10K cubic meters of water collected from Saint Catherine floods


Sun, 02 Sep 2018 - 04:20 GMT

Floods hit Saint Catherine - press photo

Floods hit Saint Catherine - press photo

CAIRO - 2 September 2018: The floods, which hit Egypt’s Saint Catherine over the past two days, resulted in the accumulation of around 10,000 cubic meters of floodwater, said the Ministry of Water Resources and Irrigation.

The floods hit areas of al-Nabi Saleh and al-Ismabiya of South Sinai’s Saint Catherine, filling man-made lakes in the mountainous places with around 10,000 cubic meters of rainwater, said the Ministry of Water Resources and Irrigation in a statement on Sunday.

It is the first flood wave Egypt witnesses this year, according to the statement of Egyptian Meteorological Authority (EMA) on Friday.

Last month, the Ministry of Water Resources and Irrigation, in cooperation with the South Sinai governor, inaugurated a project of building a cement barrier to push floodwater into a man-made lake in al-Ismabiya to save city houses from flood risks.

Over the past two years, the government built a number of lakes and barriers to protect South Sinai, especially Taba, from flood risks. In 2014, several hotels in Taba drowned by floods.
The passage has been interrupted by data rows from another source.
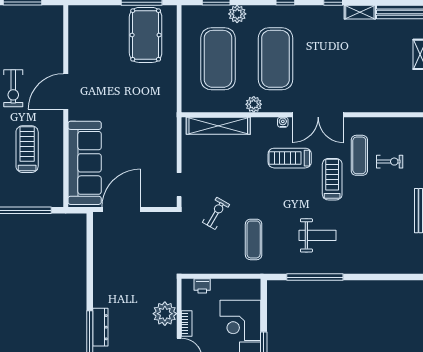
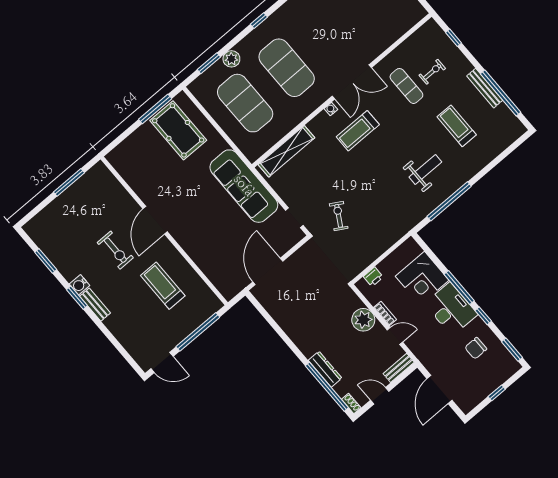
plant: (254, 104) -> (299, 114), removed
sofa: (85, 163) -> (244, 186), moved, turned 180
treadmill: (332, 179) -> (457, 126), moved
exercise mat: (254, 239) -> (382, 212), removed

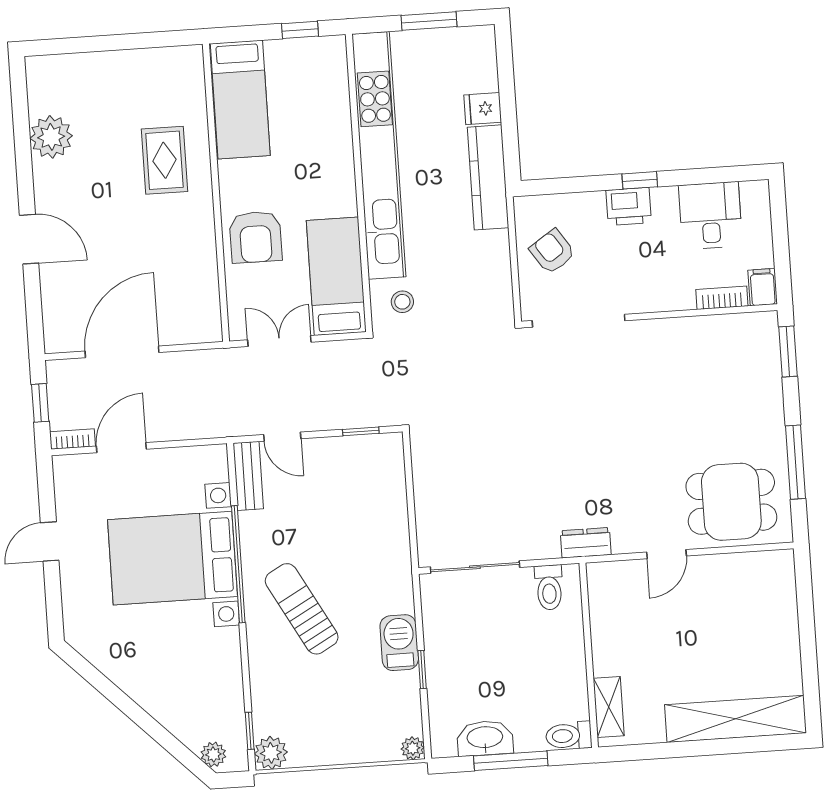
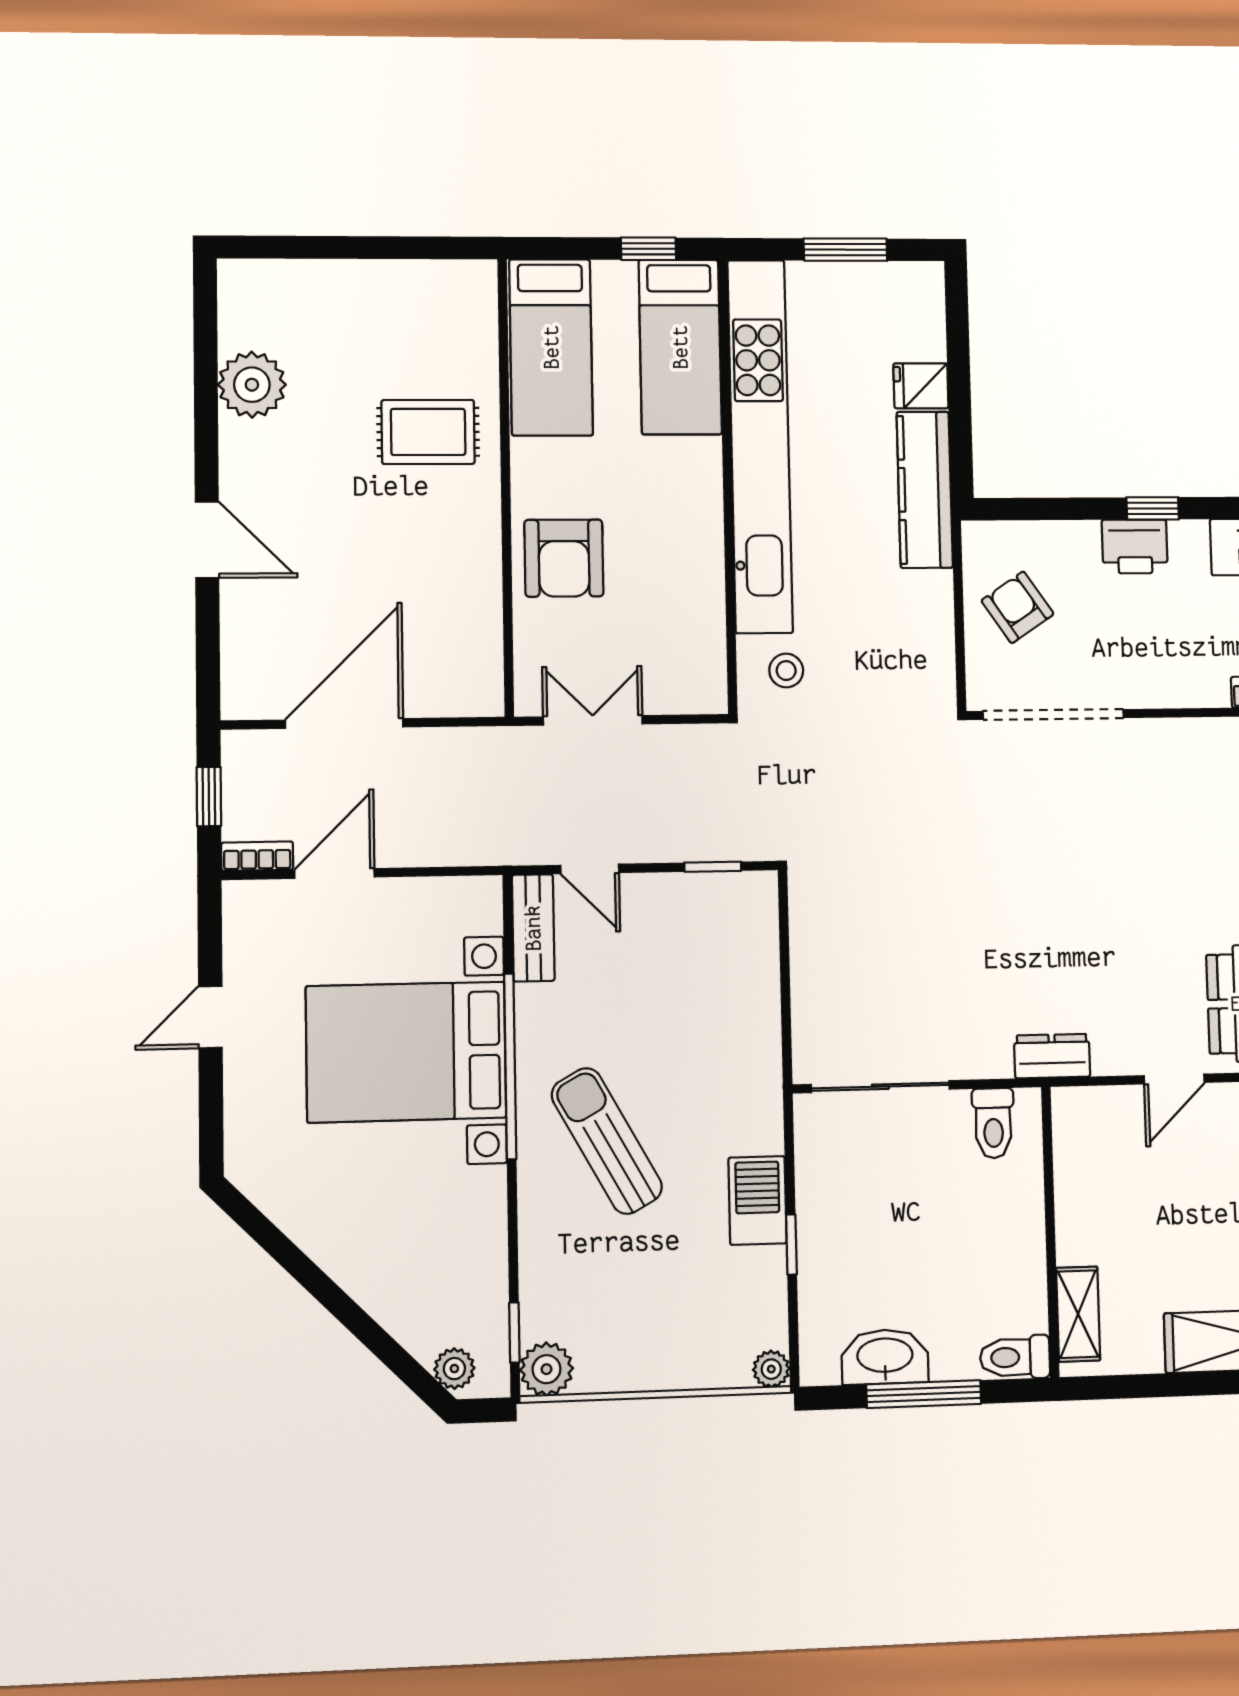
rug: (164, 160) -> (428, 432), turned 90
bed: (336, 276) -> (680, 347), moved, turned 180

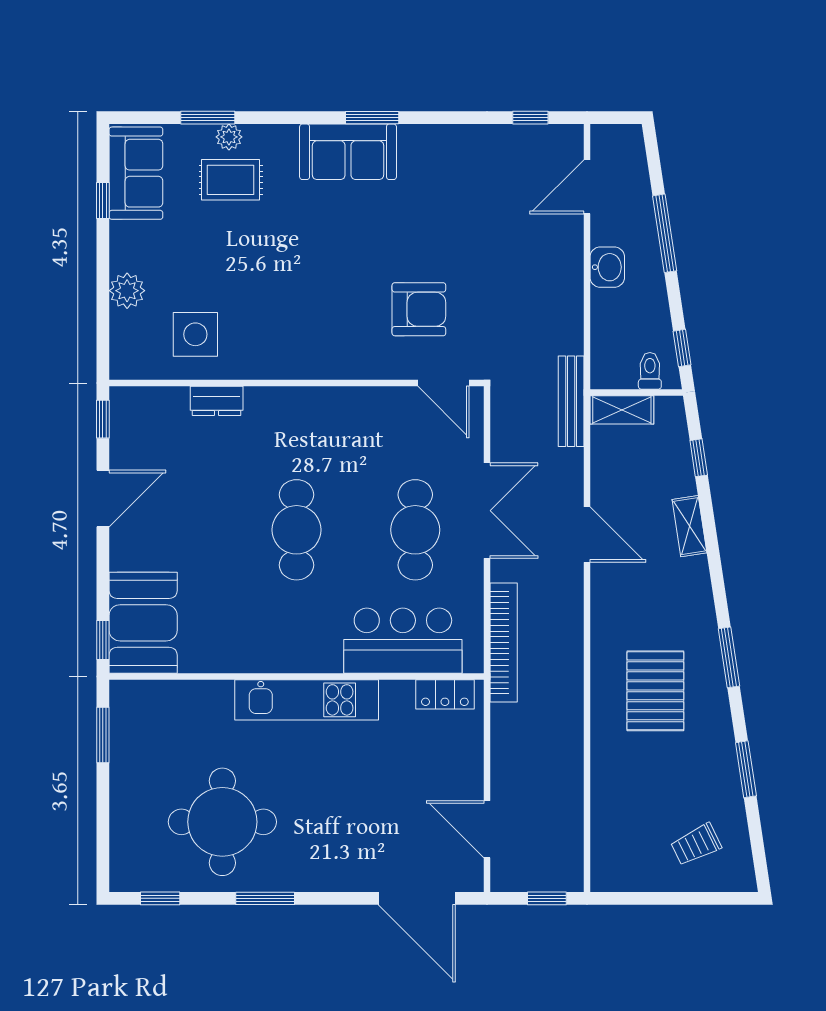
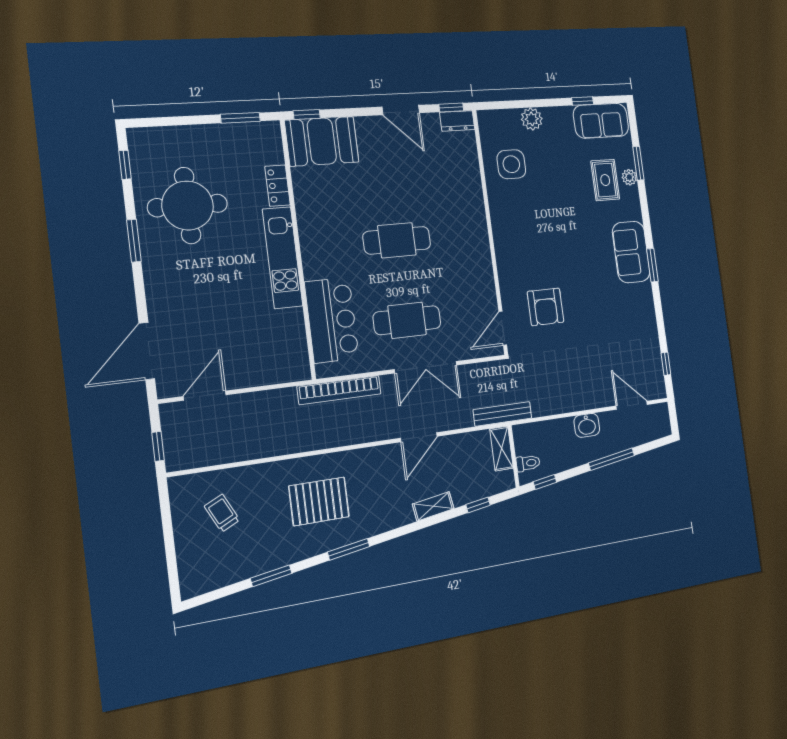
dresser: (217, 401) -> (457, 121), moved, turned -90
locker: (445, 694) -> (278, 186), moved
trolley: (696, 844) -> (222, 513), moved

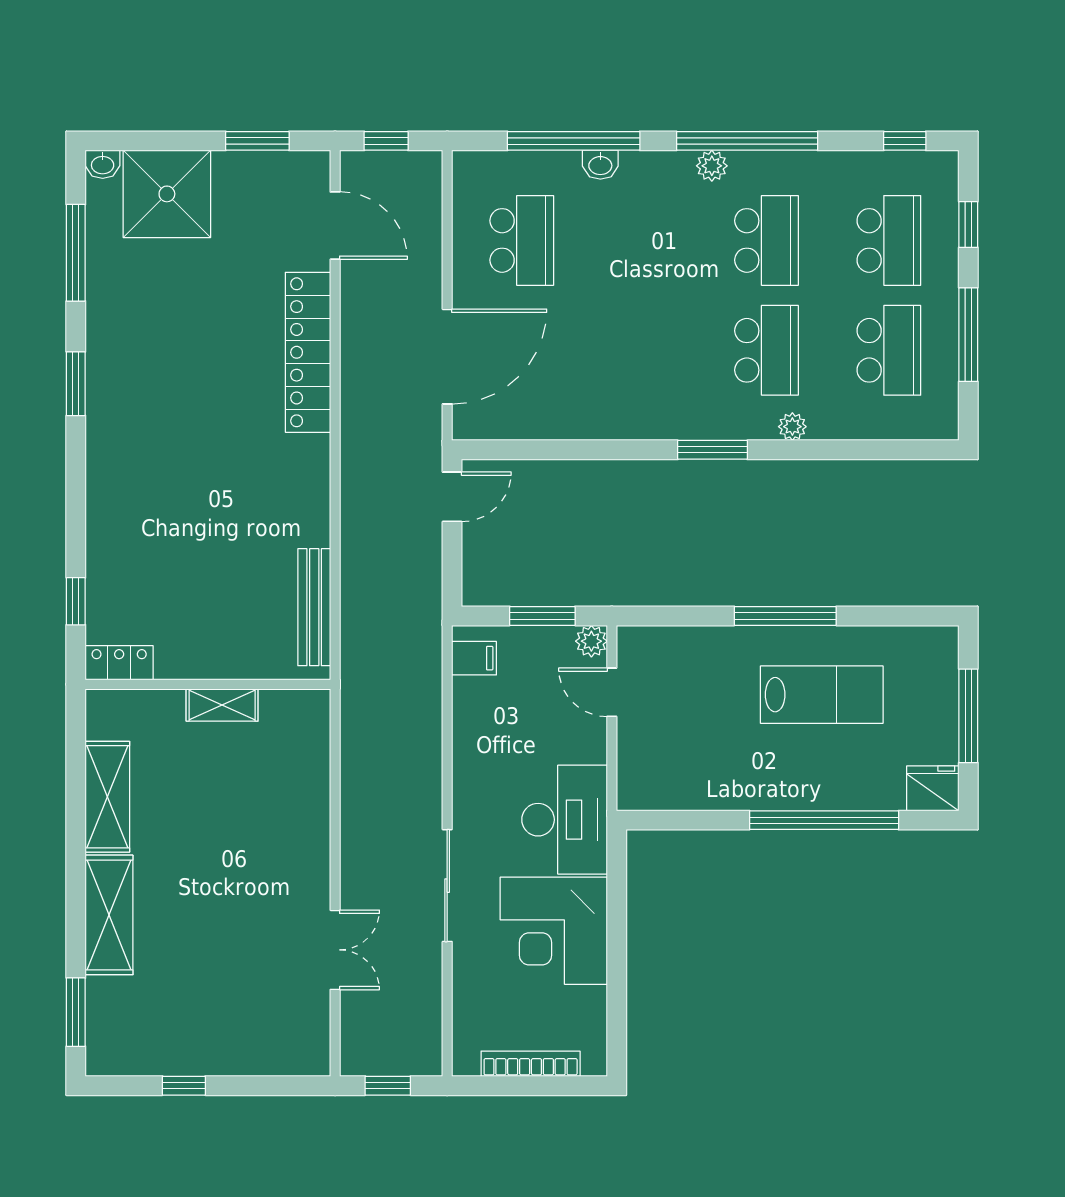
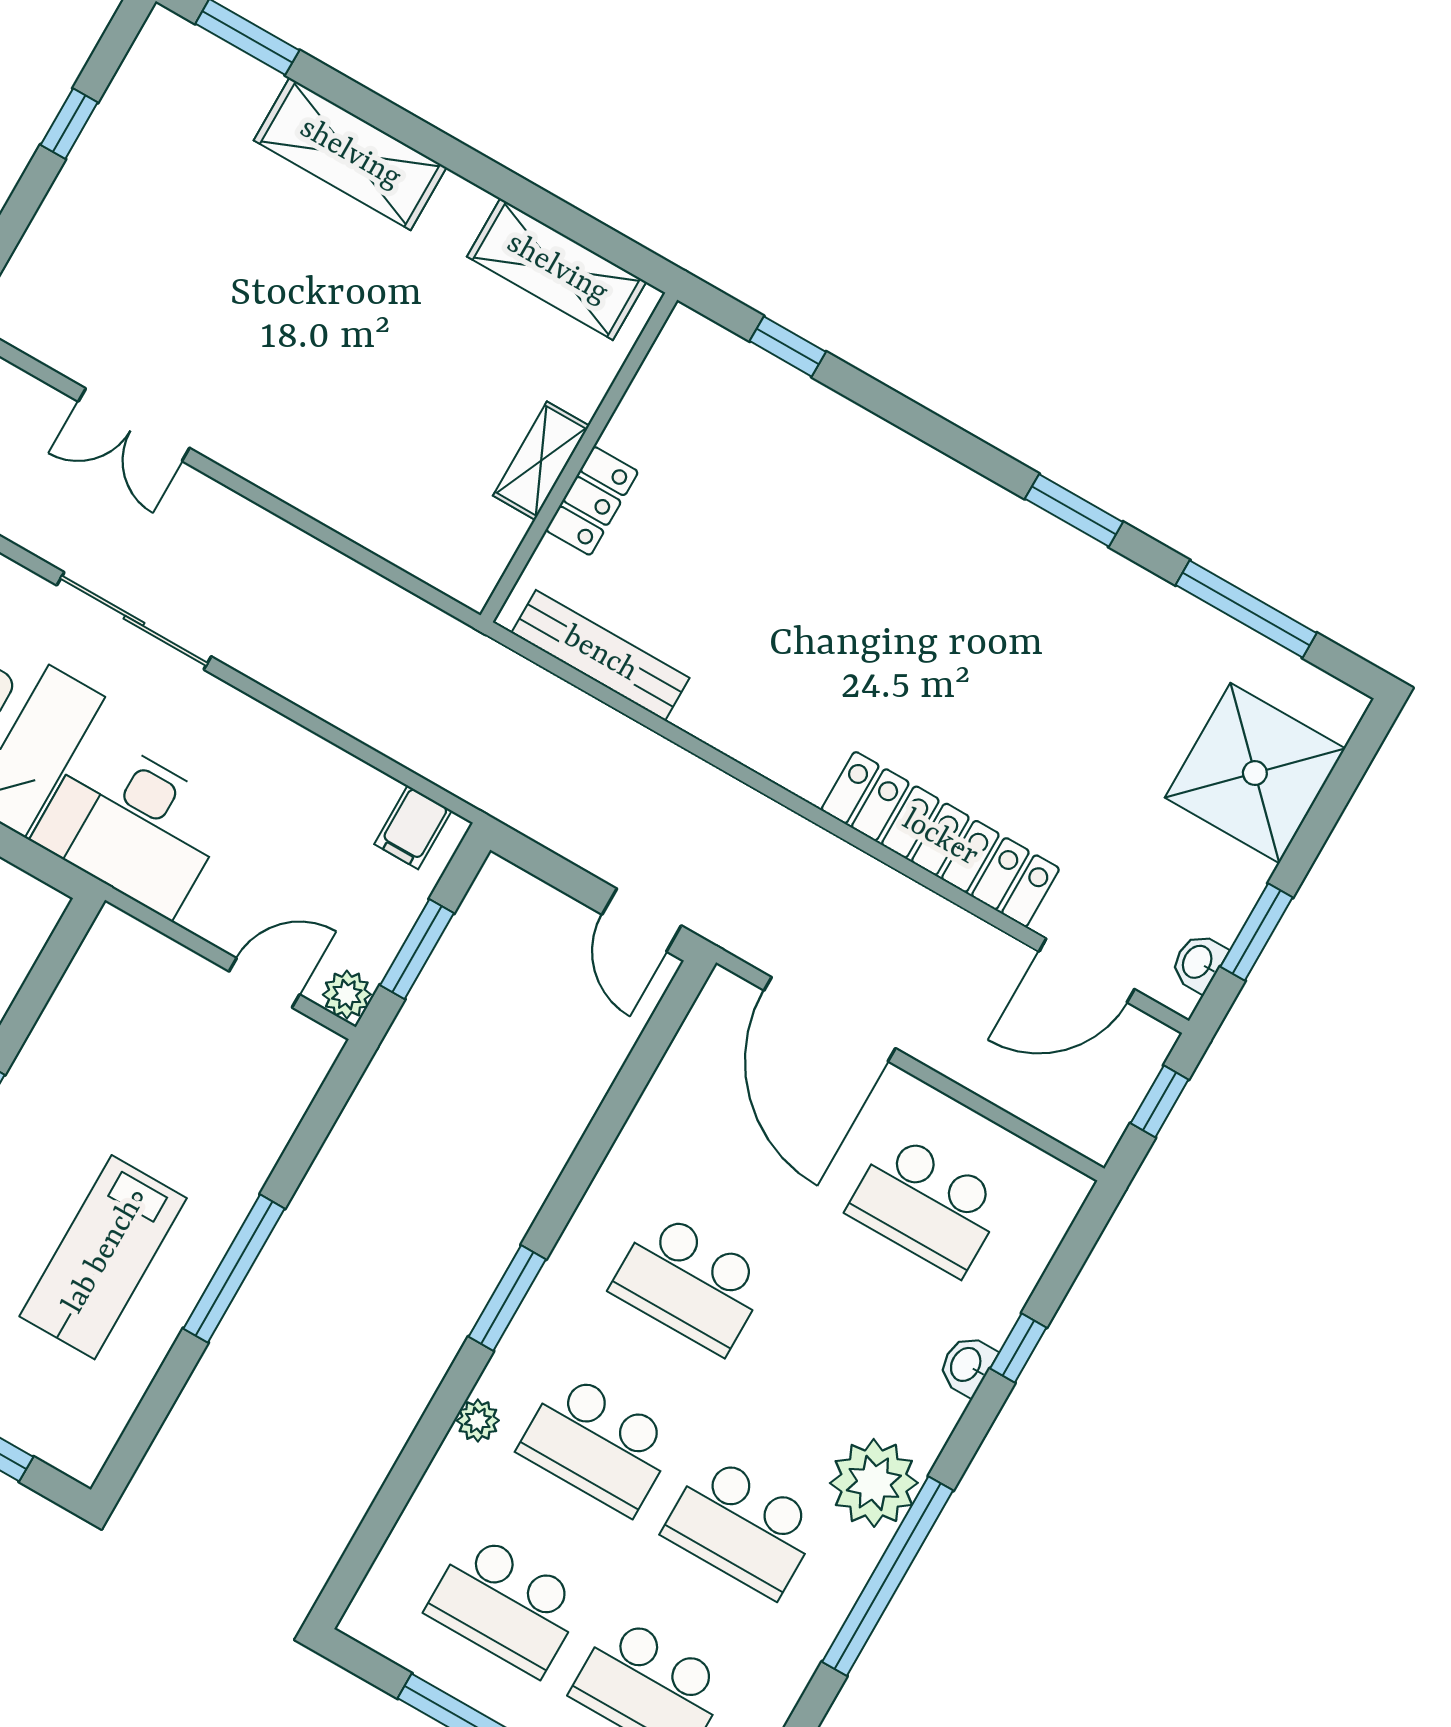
window: (574, 141) -> (1018, 1348), width x0.32
washbasin: (103, 164) -> (1198, 962), moved
plant: (712, 166) -> (874, 1483), width x1.88, depth x1.88
school desk: (644, 350) -> (690, 1283), added
locker: (119, 663) -> (592, 501), moved
shelving: (107, 797) -> (557, 269), moved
The following video footage shows floods that hit Taba heights hotel in 2014.

South Sinai has a total of 150 barriers to protect the governorate from the seasonal floods, said former spokesperson of the Ministry Hossam el-Imam in a talk show in al-Hayat channel in April 2018.

Egypt suffers from a water deficit of 21 billion cubic meters annually and imports a total of 34 billion cubic meters of water annually in food products to achieve food security. Egypt’s consumption reached 110 billion cubic meters, while it currently has 60 million cubic meters annually, said Minister of Water Resources and Irrigation Mohamed Abdel Aati in previous statements.

Egypt’s water situation is very critical and rare as most of its land is desert, Adel Aati said during Tajikistan-held high-level International Conference on International Decade for Action “Water For Sustainable Development,” 2018-2020 in June.

It is expected that the water share per capita would drop to 500 cubic meters annually by 2025 amid the rapid deterioration of water and underground water quality, he said. Egypt’s water share per capita declined by 60 percent since 1970, reaching 663 cubic meters, in accordance with the 2014 report issued by the state-owned Central Agency for Public Mobilization and Statistics (CAPMAS).